WORK ORDER:
Please copy out the material between the line holding "9 febrero, 2026" and the line holding "たし、認めたくはなかったと思います。ただ、言葉にしたから", inclusive, word for word. Leave the pictures out of your answer.

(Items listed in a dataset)
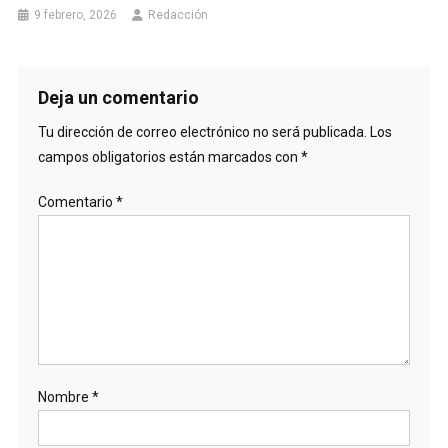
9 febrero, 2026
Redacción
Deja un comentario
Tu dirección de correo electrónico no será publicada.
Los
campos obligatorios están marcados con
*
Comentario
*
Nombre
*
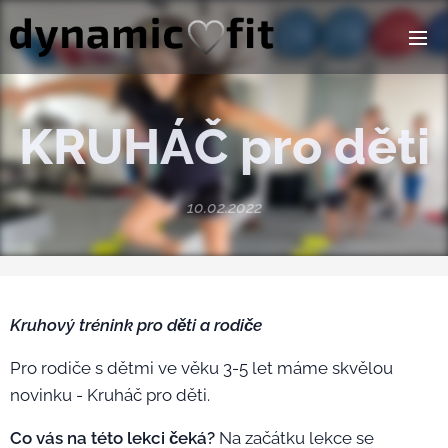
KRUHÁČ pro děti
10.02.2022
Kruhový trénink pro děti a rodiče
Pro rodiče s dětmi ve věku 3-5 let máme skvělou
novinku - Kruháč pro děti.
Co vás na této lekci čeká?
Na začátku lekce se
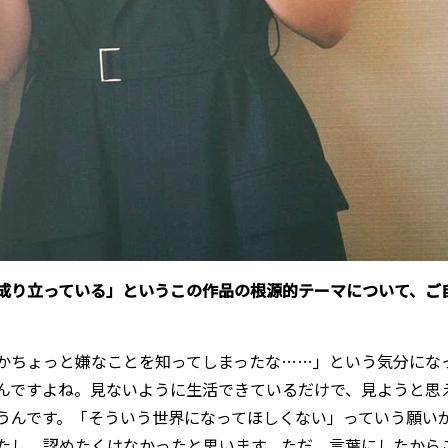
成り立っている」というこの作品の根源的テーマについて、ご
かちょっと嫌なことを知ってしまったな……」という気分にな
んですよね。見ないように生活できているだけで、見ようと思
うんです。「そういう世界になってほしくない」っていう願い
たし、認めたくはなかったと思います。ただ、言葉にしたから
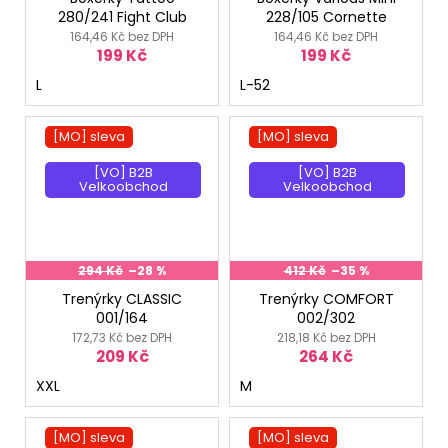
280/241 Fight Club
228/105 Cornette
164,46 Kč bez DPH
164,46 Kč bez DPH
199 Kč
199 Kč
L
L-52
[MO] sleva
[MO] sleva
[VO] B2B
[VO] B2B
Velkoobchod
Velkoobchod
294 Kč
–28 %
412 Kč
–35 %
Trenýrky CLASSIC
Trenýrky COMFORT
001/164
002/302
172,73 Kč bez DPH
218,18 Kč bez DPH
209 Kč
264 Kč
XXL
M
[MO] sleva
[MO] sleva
* * *
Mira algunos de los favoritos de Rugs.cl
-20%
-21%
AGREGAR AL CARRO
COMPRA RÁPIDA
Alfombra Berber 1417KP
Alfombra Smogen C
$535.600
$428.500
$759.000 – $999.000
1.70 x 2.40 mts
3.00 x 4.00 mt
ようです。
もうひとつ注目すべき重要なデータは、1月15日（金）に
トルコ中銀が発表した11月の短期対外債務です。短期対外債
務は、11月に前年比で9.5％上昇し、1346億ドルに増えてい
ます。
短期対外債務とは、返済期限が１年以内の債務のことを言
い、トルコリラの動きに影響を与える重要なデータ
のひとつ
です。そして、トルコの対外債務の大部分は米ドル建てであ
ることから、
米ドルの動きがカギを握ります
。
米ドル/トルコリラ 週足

YOUR RESPONSE:
9 febrero, 2026
Redacción
Deja un comentario
Tu dirección de correo electrónico no será publicada.
Los
campos obligatorios están marcados con
*
Comentario
*
Nombre
*
KRUHÁČ pro děti
10.02.2022
Kruhový trénink pro děti a rodiče
Pro rodiče s dětmi ve věku 3-5 let máme skvělou
novinku - Kruháč pro děti.
Co vás na této lekci čeká?
Na začátku lekce se
成り立っている」というこの作品の根源的テーマについて、ご
かちょっと嫌なことを知ってしまったな……」という気分にな
んですよね。見ないように生活できているだけで、見ようと思
うんです。「そういう世界になってほしくない」っていう願い
たし、認めたくはなかったと思います。ただ、言葉にしたから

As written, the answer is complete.